NH: I too picked up on the deprecating tone in the poems, which, like you say, displays the poet’s/speaker’s vulnerability. For me this positions the poet/speaker on an equal footing with the deceased in all of their imperfect humanness. What I didn’t pick up on immediately is the blending of the narrative and the lyric. “Shades” is interesting in this respect. In this poem, the blending of the narrative and the lyric mirrors the blending of the past and present, revealing a difference between, but also a repetition of generations. “Childless,” another lyric, and one of two poems referencing the struggle to have children, pulls me in because of the way it can be read as one of the most personal, narrative poems within the collection. The importance of and affinity to animals is present, and the description of boys playing recalls the brother. In “A Long Period of Sadness,” when “palms press against the window, feels like an echo,” the window also becomes mirror. Looking out and looking in/(back) are no longer distinct. As one of the last poems in the collection, for me it suggests a dislocation of the personal and intimate subject or self: “the calling of my name stops—released from what failed to bloom.” There is a failure to remember or mourn, but there is also a release from failure and a release as failure. Instead of trying to unconditionally assert itself, the voice gives into itself. This, for me, is one of the most powerful and exciting things a poet can do.

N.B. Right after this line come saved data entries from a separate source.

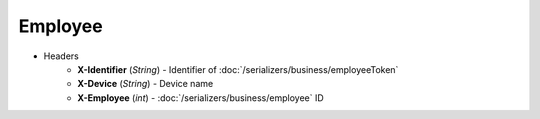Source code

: ========
Employee
========

* Headers
    - **X-Identifier** (*String*) - Identifier of :doc:`/serializers/business/employeeToken`
    - **X-Device** (*String*) - Device name
    - **X-Employee** (*int*) - :doc:`/serializers/business/employee` ID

JM: I talked about those poems that seem to come to the page already resolved. I recognize they have value and purpose, especially for Kedney. For me, they are often a one-dimensional experience. I’m more drawn to poems that leave space for the reader to make meaning. “Between Earth and Sky” (coincidently also a title of one of my poems) and “Memories of My Father” are two of the poems that allow the reader this level of engagement. Both are lyric meditations: In one her brother, his “body in plastic beyond a window for claiming and naming”; in the other, her father, leaves “brown-edged, curled like cupped hands begging.” The former poem is in the past, the latter in present tense. Interestingly, these poems contain lots of white space. This is literally representative of the space where the reader can make meaning. These poems and “Good To See You,” “Ajoite in Quartz,” and “At the Cemetery” form the lyric center of the chapbook that culminates in the final triptych. Each of the final three poems is in present tense. In them the poet/speaker makes three moves that suggest “A Long Period of Sadness” is now at some distance. In “After a Death I Take a Walk” the poet/speaker realizes “it’s good to linger in the cool swells of wind,/ smelling new leaves,” as opposed to the “brown-edged” ones (“Memories of My Father”); in the penultimate poem, “A Long Period of Sadness,” the poet/speaker says, “no more” to the “throaty and hollow” wind that’s “dangerous” and “knocking at the screen door”; in the chapbook’s final poem, “Movement,” the poet/speaker, says, “I push memory’s mulch aside/ and listen to my breath climb/ the rungs of my ribs with more/ to give this world/ than a long cry.” Now, that’s an offering—and maybe also “progress.”